▸ TASK DETAILS
Report the lines of the data below that contain the string "hospital".

• • • •

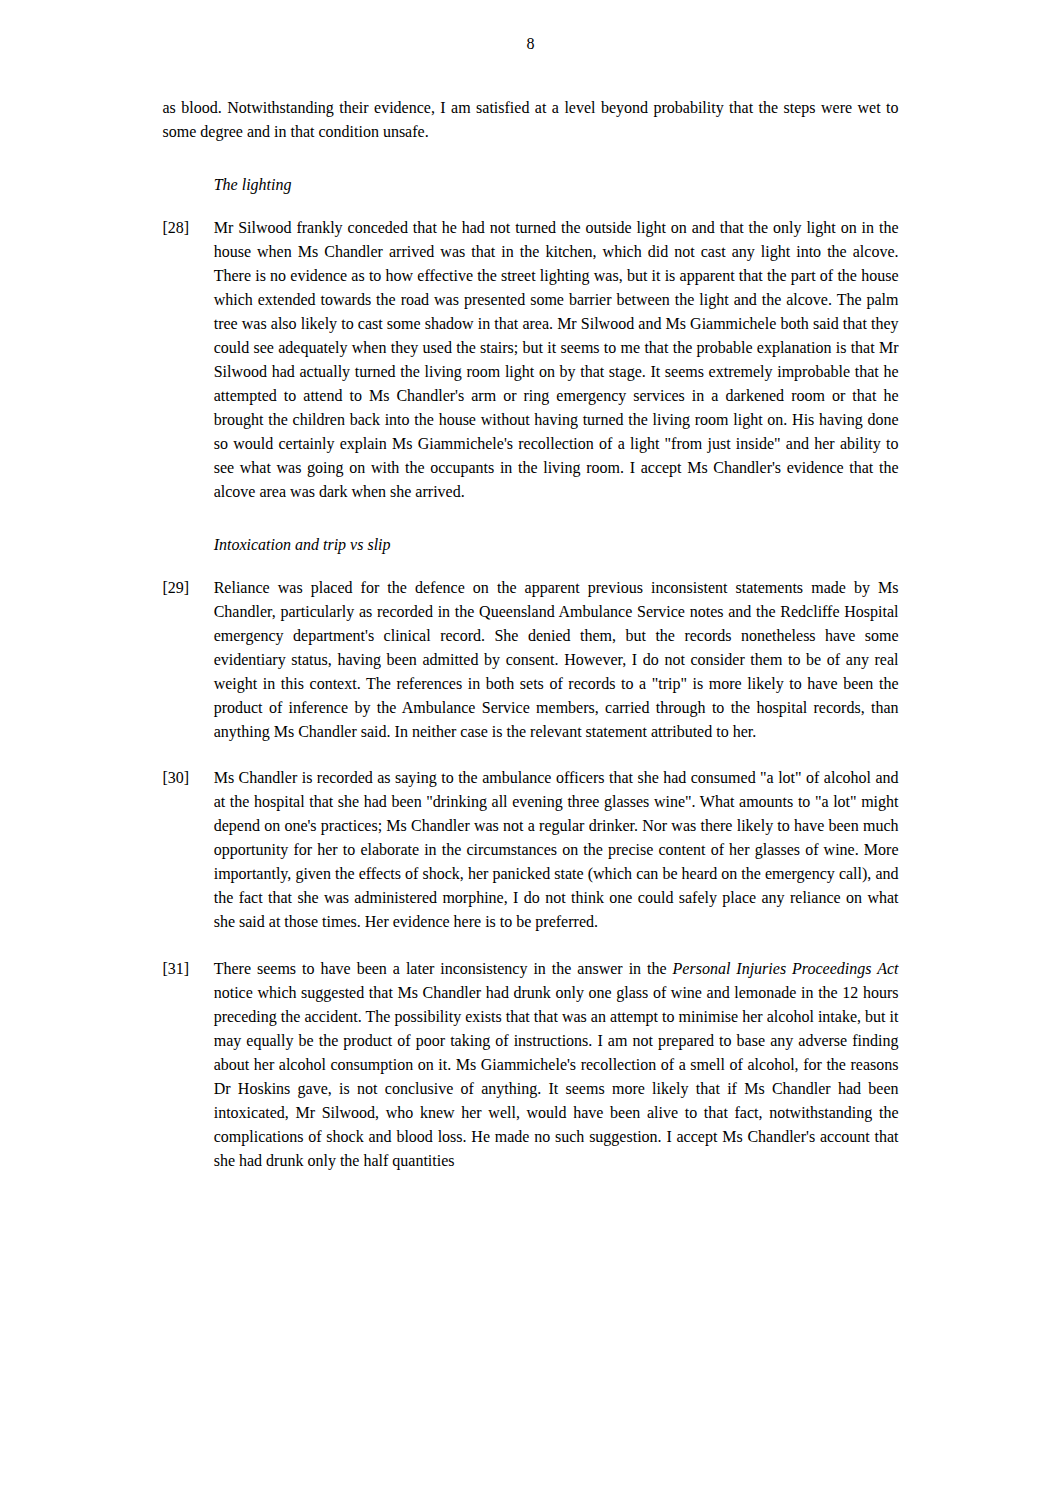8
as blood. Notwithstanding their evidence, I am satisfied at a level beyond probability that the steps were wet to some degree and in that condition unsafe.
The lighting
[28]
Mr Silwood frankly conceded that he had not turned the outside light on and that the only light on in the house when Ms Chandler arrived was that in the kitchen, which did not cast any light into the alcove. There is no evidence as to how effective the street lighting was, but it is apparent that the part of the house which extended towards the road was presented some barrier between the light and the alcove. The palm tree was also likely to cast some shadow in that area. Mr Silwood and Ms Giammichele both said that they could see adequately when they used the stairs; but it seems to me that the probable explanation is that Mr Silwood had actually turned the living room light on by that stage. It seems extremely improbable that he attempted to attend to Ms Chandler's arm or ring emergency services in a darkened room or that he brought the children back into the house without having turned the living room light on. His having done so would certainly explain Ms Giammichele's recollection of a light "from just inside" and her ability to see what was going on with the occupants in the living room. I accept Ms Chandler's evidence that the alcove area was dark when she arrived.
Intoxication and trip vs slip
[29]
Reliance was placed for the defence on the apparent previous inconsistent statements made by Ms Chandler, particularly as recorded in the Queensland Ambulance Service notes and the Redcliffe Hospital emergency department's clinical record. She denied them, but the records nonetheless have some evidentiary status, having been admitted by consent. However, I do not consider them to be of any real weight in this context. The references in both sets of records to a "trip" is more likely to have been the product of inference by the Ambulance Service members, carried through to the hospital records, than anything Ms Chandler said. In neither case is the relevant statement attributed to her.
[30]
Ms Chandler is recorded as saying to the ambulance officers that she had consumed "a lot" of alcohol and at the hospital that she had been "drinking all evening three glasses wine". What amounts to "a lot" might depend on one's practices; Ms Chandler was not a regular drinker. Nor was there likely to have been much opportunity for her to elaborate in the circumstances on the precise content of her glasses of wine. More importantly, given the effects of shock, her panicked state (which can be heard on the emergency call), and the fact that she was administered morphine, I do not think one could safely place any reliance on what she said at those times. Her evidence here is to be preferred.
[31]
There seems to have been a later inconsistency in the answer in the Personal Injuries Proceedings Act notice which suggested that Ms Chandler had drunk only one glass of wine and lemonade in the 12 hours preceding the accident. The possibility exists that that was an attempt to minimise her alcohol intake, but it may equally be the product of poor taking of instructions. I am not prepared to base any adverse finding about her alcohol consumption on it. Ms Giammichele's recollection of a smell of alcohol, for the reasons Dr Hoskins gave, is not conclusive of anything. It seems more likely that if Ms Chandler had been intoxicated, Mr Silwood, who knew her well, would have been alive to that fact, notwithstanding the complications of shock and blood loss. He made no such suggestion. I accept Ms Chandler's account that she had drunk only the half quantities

• • • •

▸ OUTPUT FOR THIS EXERCISE
Reliance was placed for the defence on the apparent previous inconsistent statements made by Ms Chandler, particularly as recorded in the Queensland Ambulance Service notes and the Redcliffe Hospital emergency department's clinical record. She denied them, but the records nonetheless have some evidentiary status, having been admitted by consent. However, I do not consider them to be of any real weight in this context. The references in both sets of records to a "trip" is more likely to have been the product of inference by the Ambulance Service members, carried through to the hospital records, than anything Ms Chandler said. In neither case is the relevant statement attributed to her.
Ms Chandler is recorded as saying to the ambulance officers that she had consumed "a lot" of alcohol and at the hospital that she had been "drinking all evening three glasses wine". What amounts to "a lot" might depend on one's practices; Ms Chandler was not a regular drinker. Nor was there likely to have been much opportunity for her to elaborate in the circumstances on the precise content of her glasses of wine. More importantly, given the effects of shock, her panicked state (which can be heard on the emergency call), and the fact that she was administered morphine, I do not think one could safely place any reliance on what she said at those times. Her evidence here is to be preferred.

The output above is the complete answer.